In early 2014, I became concerned enough with world events in general and US events in particular that I decided to expand and extend our food supply to carry us for at least a year, as well as having enough to provide for Barbara’s family. In June 2014, I told Barbara that for my birthday I wanted a trip to the LDS Home Storage Center over near the Greensboro airport, where I planned to fill up the back of the Trooper. We made that trip, and hauled back about 700 pounds of food, mostly in #10 cans. I bought four 6-can cases each of flour, sugar, macaroni, spaghetti, potato flakes, rice, and non-fat dry milk, along with smaller quantities of several other items.

No beans, you’ll note. Beans are important in most long-term food storage programs because the protein in grains is not complete. It lacks essential amino acids that are present in beans, so the two in combination provide a complete protein. (One can literally starve to death by eating only grains or only beans.) Instead of beans, I decided to stock up on animal protein, which is complete by itself and is also an excellent supplement to grain protein. So I bought lots of canned meats–hamburger, chicken, pork, Spam, and so on. A couple of hundred pounds worth. Other than chicken, Barbara doesn’t particularly like the canned meats, but if it came down to it I’m sure she’d much rather be eating canned hamburger and pork than just beans. Not that I completely ignored beans. We keep 100+ one-pound cans of Bush’s Best Baked Beans on hand, along with a smaller supply of dried beans.

With all that on hand, the next thing I needed to cover was salt and oils/fats. Salt was easy enough. I picked up a dozen or so 4-pound boxes of iodized salt at Sam’s Club, which I later transferred to wide-mouth PET bottles that used to hold Mott’s applesauce. (They’re a lot easier to clean out than ones that had spaghetti sauce in them.) For oils, the first thing I did was order a dozen 3-pound cans of Crisco shortening. It’s saturated fat, which scares some people, but in reality it’s just as healthy to eat saturated fats as unsaturated or polyunsaturated. Probably healthier, actually. To that, I added several 3-liter bottles of Costco olive oil, which live in our vertical freezer where they’ll remain good for decades.

With all that on hand, my next priority was to start picking up #10 cans of supplemental stuff. None of it is freeze-dried, because the price of freeze-dried stuff is simply outrageous. All of the stuff I stock in #10 cans that isn’t from LDS is from Augason Farms. Augason stuff is very high quality, but the real reason it’s my go-to brand is that Walmart sells it on-line at a fraction of the list price. I picked up six or eight cans each of the Augason powdered eggs, cheese, butter and Morning Moos milk substitute, along with one to three cans each of other supplemental stuff like TVP meat substitute (bouillon) in beef, chicken, and bacon flavors, lentils for sprouting, and so on. There’s also a 26-pound pail of Augason brown rice, which is rated at seven years, but in reality will last much longer.

Your tasks >>
a. In the food storage account, about how much food was hauled back from the LDS Home Storage Center trip?
b. Reproduce word for word the passage of the food storage account that opens with "With all that on hand, the" and closes with "good for decades.".
None of the collected data has any bearing on this.

Collected data

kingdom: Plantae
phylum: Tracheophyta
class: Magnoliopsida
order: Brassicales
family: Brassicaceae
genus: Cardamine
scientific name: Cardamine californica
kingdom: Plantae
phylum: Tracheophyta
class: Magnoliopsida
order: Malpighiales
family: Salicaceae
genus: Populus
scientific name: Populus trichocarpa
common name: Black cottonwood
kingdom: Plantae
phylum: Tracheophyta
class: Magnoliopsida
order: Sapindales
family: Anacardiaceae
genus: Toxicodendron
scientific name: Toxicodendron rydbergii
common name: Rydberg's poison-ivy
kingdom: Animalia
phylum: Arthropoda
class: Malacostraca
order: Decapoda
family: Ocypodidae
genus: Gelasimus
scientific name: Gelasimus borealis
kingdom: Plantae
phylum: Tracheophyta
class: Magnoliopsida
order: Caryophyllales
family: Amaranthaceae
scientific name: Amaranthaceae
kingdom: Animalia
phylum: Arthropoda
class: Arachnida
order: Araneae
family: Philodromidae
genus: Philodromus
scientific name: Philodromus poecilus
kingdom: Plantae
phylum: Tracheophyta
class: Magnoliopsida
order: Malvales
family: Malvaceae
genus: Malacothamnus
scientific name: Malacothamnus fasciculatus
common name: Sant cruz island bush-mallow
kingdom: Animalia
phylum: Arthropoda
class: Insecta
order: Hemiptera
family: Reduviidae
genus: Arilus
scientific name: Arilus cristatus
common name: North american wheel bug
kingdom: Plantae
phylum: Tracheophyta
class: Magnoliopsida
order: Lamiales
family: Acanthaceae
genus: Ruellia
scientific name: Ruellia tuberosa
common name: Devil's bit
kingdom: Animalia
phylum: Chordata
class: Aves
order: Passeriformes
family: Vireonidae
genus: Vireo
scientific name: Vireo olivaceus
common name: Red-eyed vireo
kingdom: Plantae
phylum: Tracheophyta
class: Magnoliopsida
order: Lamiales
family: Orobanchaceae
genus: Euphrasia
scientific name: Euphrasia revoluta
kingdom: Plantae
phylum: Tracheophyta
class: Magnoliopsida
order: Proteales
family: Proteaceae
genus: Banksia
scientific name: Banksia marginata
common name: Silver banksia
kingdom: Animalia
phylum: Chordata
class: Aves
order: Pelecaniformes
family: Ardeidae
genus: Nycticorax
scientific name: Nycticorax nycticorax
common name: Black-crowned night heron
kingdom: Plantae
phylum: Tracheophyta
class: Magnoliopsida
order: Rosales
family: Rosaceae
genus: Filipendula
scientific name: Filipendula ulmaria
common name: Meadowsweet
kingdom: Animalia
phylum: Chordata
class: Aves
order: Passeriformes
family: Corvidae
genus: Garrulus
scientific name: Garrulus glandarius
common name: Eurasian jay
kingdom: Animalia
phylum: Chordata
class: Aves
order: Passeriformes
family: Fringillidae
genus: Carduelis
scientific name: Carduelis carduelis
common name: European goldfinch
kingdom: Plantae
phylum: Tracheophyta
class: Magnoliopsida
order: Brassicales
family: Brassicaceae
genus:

Task-by-task answers >>
a. About 700 pounds, mostly in #10 cans.

b.
With all that on hand, the next thing I needed to cover was salt and oils/fats. Salt was easy enough. I picked up a dozen or so 4-pound boxes of iodized salt at Sam’s Club, which I later transferred to wide-mouth PET bottles that used to hold Mott’s applesauce. (They’re a lot easier to clean out than ones that had spaghetti sauce in them.) For oils, the first thing I did was order a dozen 3-pound cans of Crisco shortening. It’s saturated fat, which scares some people, but in reality it’s just as healthy to eat saturated fats as unsaturated or polyunsaturated. Probably healthier, actually. To that, I added several 3-liter bottles of Costco olive oil, which live in our vertical freezer where they’ll remain good for decades.